Reproduce the records below in full and word for word, excluding pictures.

(Items listed in a dataset)
++++++++++++++++++++

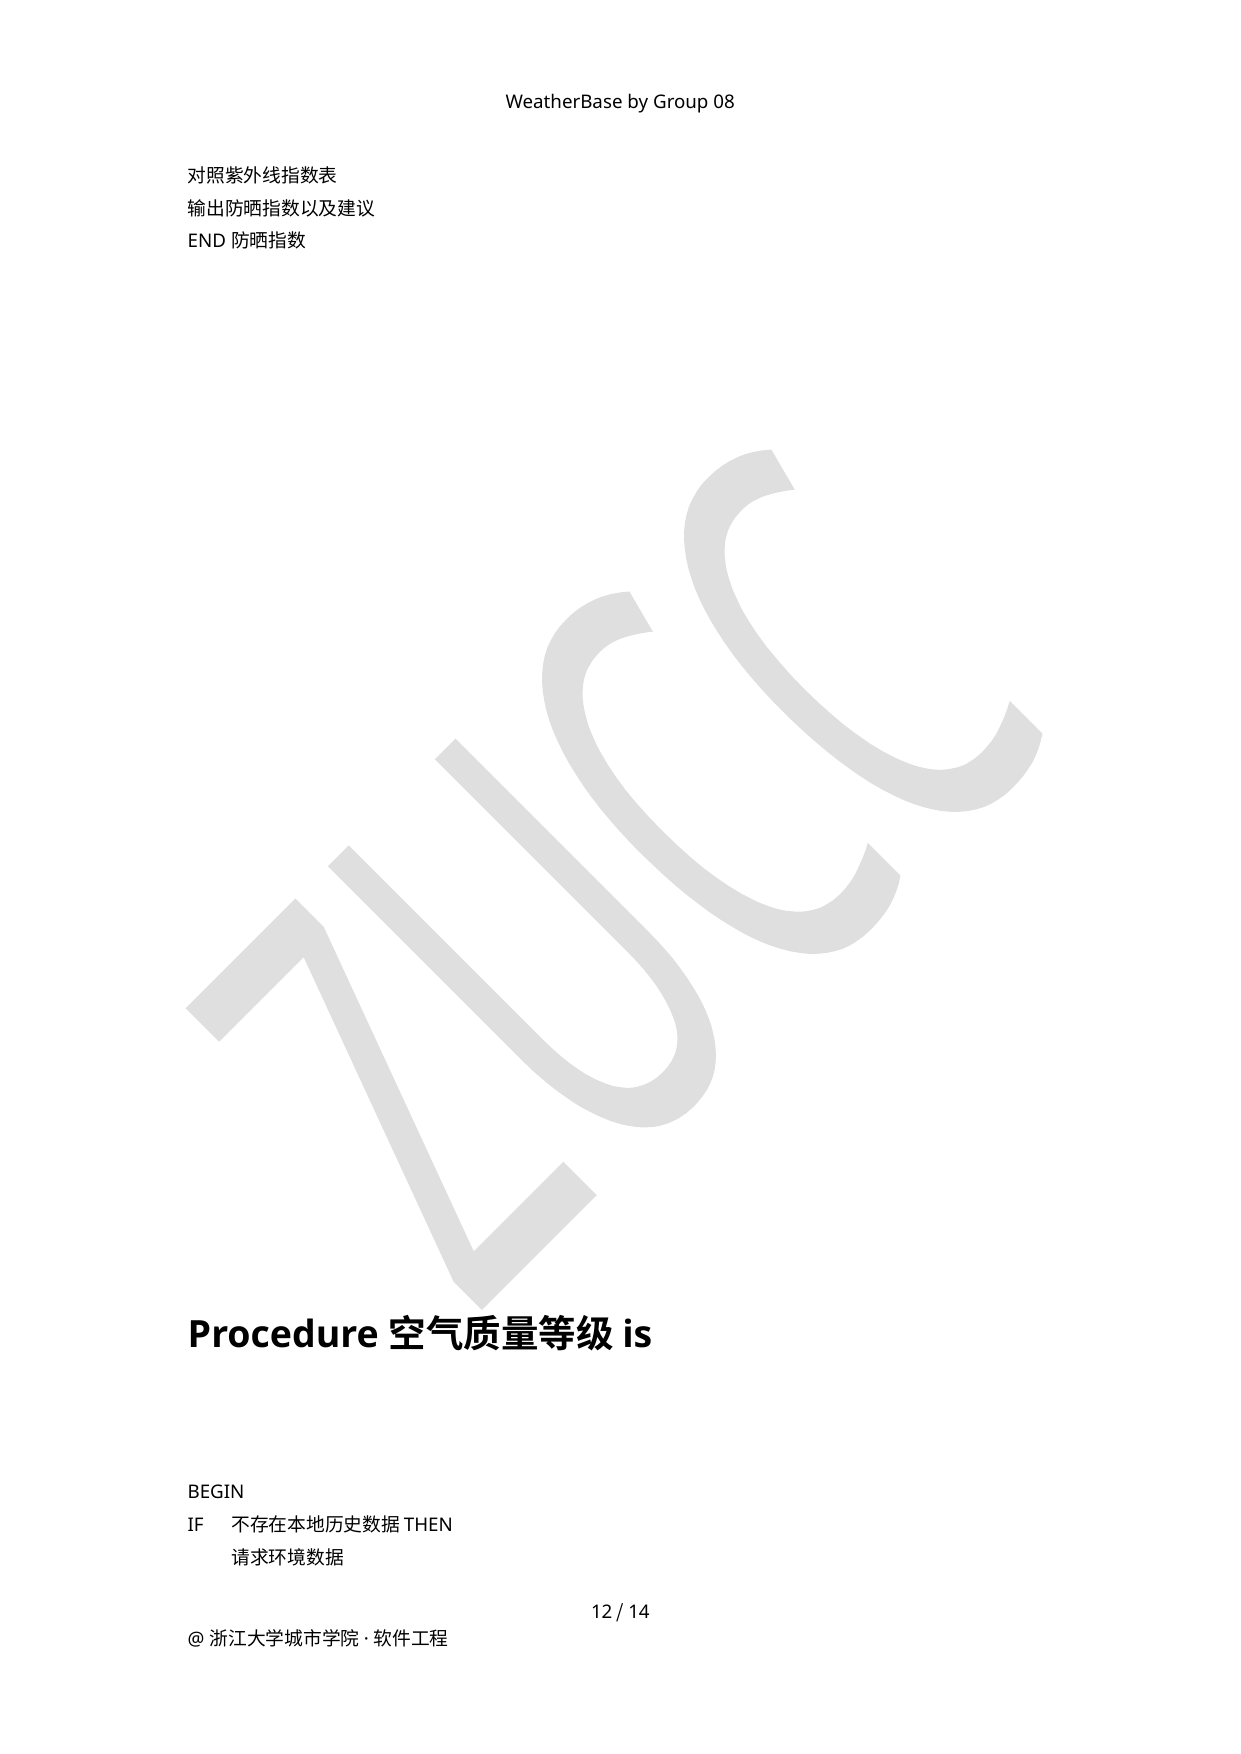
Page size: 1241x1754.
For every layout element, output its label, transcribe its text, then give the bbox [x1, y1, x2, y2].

text IF 不存在本地历史数据THEN [187, 1507, 1053, 1540]
text 输出防晒指数以及建议 [187, 191, 1053, 223]
text 请求环境数据 [187, 1540, 1053, 1572]
text END 防晒指数 [187, 223, 1053, 256]
text BEGIN [187, 1475, 1053, 1507]
subtitle Procedure 空气质量等级 is [187, 1298, 1053, 1363]
text 对照紫外线指数表 [187, 158, 1053, 191]
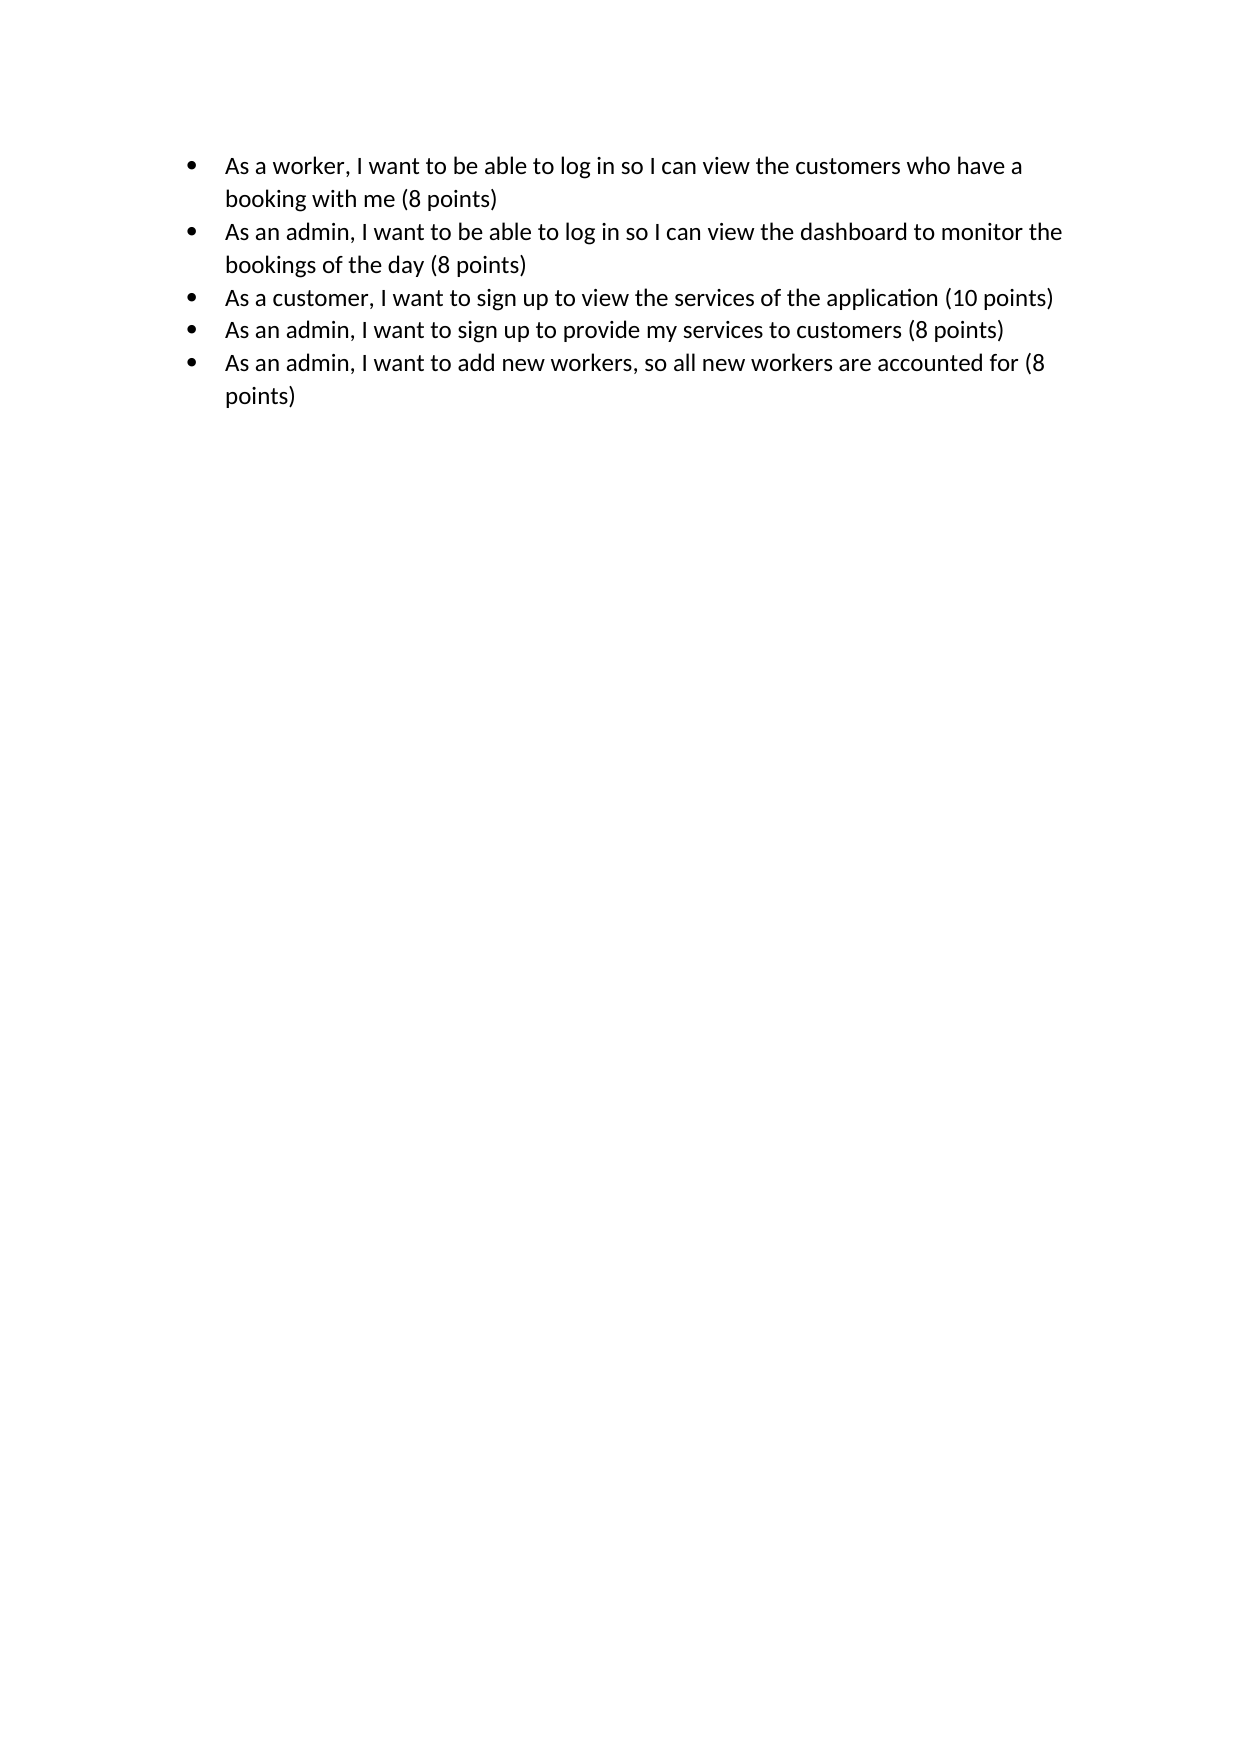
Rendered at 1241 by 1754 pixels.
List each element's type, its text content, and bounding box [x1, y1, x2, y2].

++++++++++++++++++++

=== EXERCISE RESULT ===
Page size: 1241x1754.
For every layout element, output its label, transcribe its text, then give the bbox [x1, y1, x2, y2].

text IF 不存在本地历史数据THEN [187, 1507, 1053, 1540]
text 输出防晒指数以及建议 [187, 191, 1053, 223]
text 请求环境数据 [187, 1540, 1053, 1572]
text END 防晒指数 [187, 223, 1053, 256]
text BEGIN [187, 1475, 1053, 1507]
subtitle Procedure 空气质量等级 is [187, 1298, 1053, 1363]
text 对照紫外线指数表 [187, 158, 1053, 191]
Rendered at 1241 by 1754 pixels.
List each element's type, its text content, and bounding box [x1, y1, x2, y2].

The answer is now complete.